Eu acho que o preconceito maior é de quem trabalha mesmo com esse material, porque as pessoas de fora estão muito abertas a abraçar os catadores, eles não sabem o quanto eles são queridos e quanto as pessoas de fora têm essa visão deles. As pessoas são muito agradecidas a essas pessoas, as pessoas já têm consciência que se essas pessoas não existissem. Hoje prefeitura fez um estudo que a gente está chegando a mais ou menos, vamos dizer, a 5% da reciclagem. Não, nós já temos um estudo garantido que nós já estamos em torno de 12%. Por conta do quê? Os carroceiros não passam na documentação que entra pra prefeitura, ela só está fazendo das cooperativas credenciadas.

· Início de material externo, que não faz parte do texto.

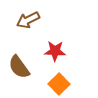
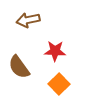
brown arrow: rotated 15 degrees clockwise
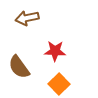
brown arrow: moved 1 px left, 2 px up
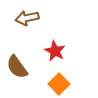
red star: rotated 25 degrees clockwise
brown semicircle: moved 2 px left
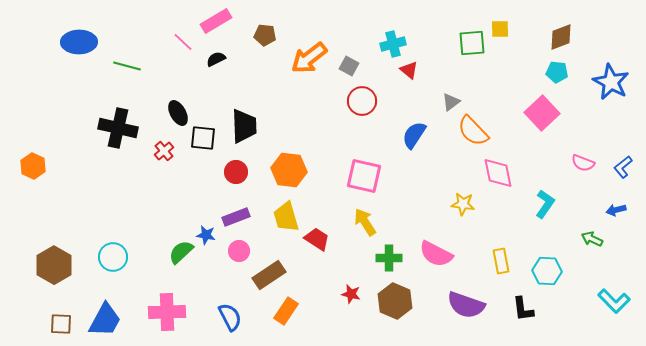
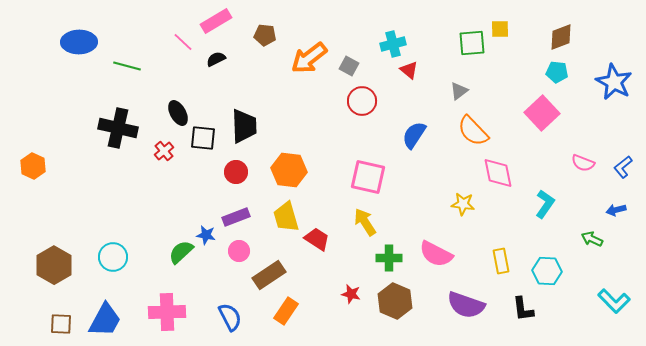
blue star at (611, 82): moved 3 px right
gray triangle at (451, 102): moved 8 px right, 11 px up
pink square at (364, 176): moved 4 px right, 1 px down
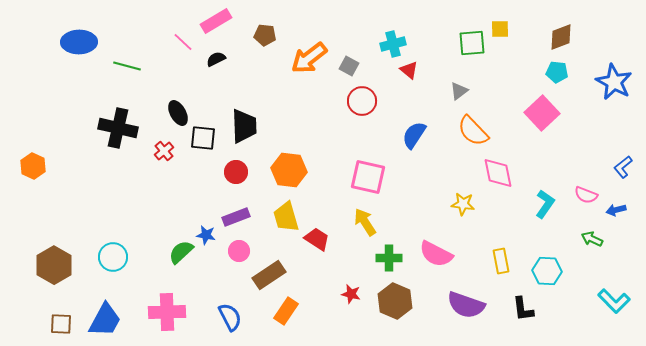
pink semicircle at (583, 163): moved 3 px right, 32 px down
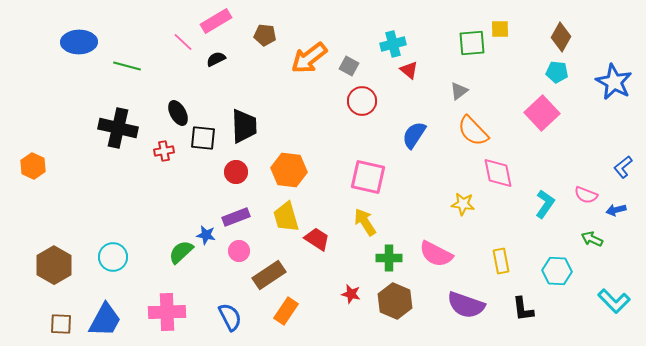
brown diamond at (561, 37): rotated 40 degrees counterclockwise
red cross at (164, 151): rotated 30 degrees clockwise
cyan hexagon at (547, 271): moved 10 px right
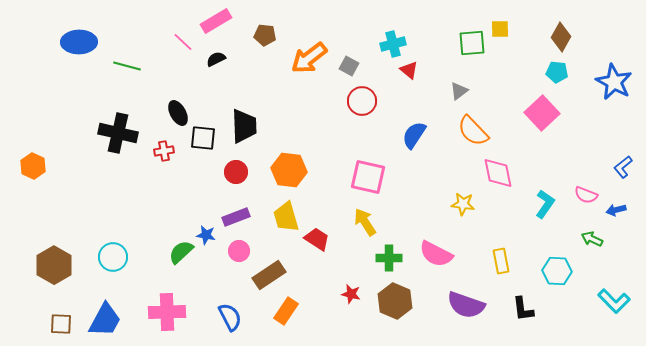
black cross at (118, 128): moved 5 px down
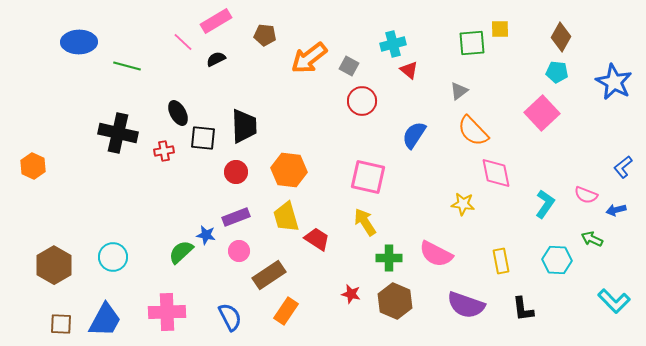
pink diamond at (498, 173): moved 2 px left
cyan hexagon at (557, 271): moved 11 px up
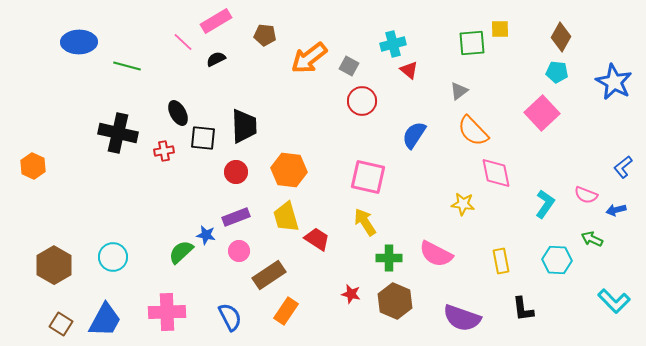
purple semicircle at (466, 305): moved 4 px left, 13 px down
brown square at (61, 324): rotated 30 degrees clockwise
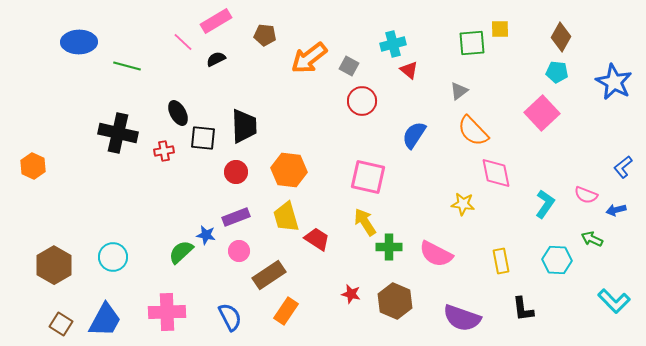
green cross at (389, 258): moved 11 px up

Todo mundo sabe que se essas formiguinhas, esses carinhas que pegam com a carrocinha, outros que a gente chama de morcego, que passa com caminhão, com carrinho velho, com fusca aberto, a perua zoada, esses aí pararem e a gente parar, pronto, gente, eu falo assim, com conhecimento de causa: se eles pararem e a gente parar por três dias você já vai ver o caos nessa cidade. Porque é MUITO material. A gente tem uma demanda muito grande, as pessoas já sabem da necessidade porque os meios de comunicação têm ventilado o tempo todo, novelas têm falado. E eu acho que as pessoas que trabalham aqui dentro só precisam saber dessa importância dela no ecossistema.